About this exercise:
The listing needs restating word for word.

Material supplied:
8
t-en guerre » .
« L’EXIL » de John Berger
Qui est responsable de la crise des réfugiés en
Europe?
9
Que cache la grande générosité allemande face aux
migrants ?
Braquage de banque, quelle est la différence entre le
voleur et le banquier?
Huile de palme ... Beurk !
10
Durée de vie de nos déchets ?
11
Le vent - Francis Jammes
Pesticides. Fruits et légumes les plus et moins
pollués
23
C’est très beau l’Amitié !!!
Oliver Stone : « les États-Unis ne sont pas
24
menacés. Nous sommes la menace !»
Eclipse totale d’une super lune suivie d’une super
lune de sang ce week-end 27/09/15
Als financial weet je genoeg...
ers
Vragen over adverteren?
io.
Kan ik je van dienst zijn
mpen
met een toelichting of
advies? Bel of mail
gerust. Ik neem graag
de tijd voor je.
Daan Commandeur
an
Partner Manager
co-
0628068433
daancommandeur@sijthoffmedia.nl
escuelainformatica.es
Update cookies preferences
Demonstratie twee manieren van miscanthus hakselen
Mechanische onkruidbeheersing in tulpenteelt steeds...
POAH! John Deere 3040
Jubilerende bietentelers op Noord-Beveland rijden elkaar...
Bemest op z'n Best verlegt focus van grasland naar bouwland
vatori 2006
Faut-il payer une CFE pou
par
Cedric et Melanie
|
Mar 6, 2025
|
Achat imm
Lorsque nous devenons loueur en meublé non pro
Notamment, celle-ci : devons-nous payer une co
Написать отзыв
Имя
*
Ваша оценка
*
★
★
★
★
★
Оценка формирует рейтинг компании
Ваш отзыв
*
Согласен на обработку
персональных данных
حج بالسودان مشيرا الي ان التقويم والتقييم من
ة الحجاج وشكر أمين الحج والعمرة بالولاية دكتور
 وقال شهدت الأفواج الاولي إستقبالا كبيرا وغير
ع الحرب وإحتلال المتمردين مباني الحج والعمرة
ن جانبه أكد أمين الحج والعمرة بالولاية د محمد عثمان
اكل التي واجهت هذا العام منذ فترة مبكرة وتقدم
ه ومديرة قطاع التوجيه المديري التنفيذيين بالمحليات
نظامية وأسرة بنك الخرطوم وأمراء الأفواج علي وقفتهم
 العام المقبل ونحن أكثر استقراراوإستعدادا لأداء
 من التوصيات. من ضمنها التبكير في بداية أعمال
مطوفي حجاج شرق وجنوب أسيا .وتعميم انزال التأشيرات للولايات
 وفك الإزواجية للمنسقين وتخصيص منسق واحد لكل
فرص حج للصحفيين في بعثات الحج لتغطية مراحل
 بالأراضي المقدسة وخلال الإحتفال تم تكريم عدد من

Written response:
8
t-en guerre » .
« L’EXIL » de John Berger
Qui est responsable de la crise des réfugiés en
Europe?
9
Que cache la grande générosité allemande face aux
migrants ?
Braquage de banque, quelle est la différence entre le
voleur et le banquier?
Huile de palme ... Beurk !
10
Durée de vie de nos déchets ?
11
Le vent - Francis Jammes
Pesticides. Fruits et légumes les plus et moins
pollués
23
C’est très beau l’Amitié !!!
Oliver Stone : « les États-Unis ne sont pas
24
menacés. Nous sommes la menace !»
Eclipse totale d’une super lune suivie d’une super
lune de sang ce week-end 27/09/15
Als financial weet je genoeg...
ers
Vragen over adverteren?
io.
Kan ik je van dienst zijn
mpen
met een toelichting of
advies? Bel of mail
gerust. Ik neem graag
de tijd voor je.
Daan Commandeur
an
Partner Manager
co-
0628068433
daancommandeur@sijthoffmedia.nl
escuelainformatica.es
Update cookies preferences
Demonstratie twee manieren van miscanthus hakselen
Mechanische onkruidbeheersing in tulpenteelt steeds...
POAH! John Deere 3040
Jubilerende bietentelers op Noord-Beveland rijden elkaar...
Bemest op z'n Best verlegt focus van grasland naar bouwland
vatori 2006
Faut-il payer une CFE pou
par
Cedric et Melanie
|
Mar 6, 2025
|
Achat imm
Lorsque nous devenons loueur en meublé non pro
Notamment, celle-ci : devons-nous payer une co
Написать отзыв
Имя
*
Ваша оценка
*
★
★
★
★
★
Оценка формирует рейтинг компании
Ваш отзыв
*
Согласен на обработку
персональных данных
حج بالسودان مشيرا الي ان التقويم والتقييم من
ة الحجاج وشكر أمين الحج والعمرة بالولاية دكتور
 وقال شهدت الأفواج الاولي إستقبالا كبيرا وغير
ع الحرب وإحتلال المتمردين مباني الحج والعمرة
ن جانبه أكد أمين الحج والعمرة بالولاية د محمد عثمان
اكل التي واجهت هذا العام منذ فترة مبكرة وتقدم
ه ومديرة قطاع التوجيه المديري التنفيذيين بالمحليات
نظامية وأسرة بنك الخرطوم وأمراء الأفواج علي وقفتهم
 العام المقبل ونحن أكثر استقراراوإستعدادا لأداء
 من التوصيات. من ضمنها التبكير في بداية أعمال
مطوفي حجاج شرق وجنوب أسيا .وتعميم انزال التأشيرات للولايات
 وفك الإزواجية للمنسقين وتخصيص منسق واحد لكل
فرص حج للصحفيين في بعثات الحج لتغطية مراحل
 بالأراضي المقدسة وخلال الإحتفال تم تكريم عدد من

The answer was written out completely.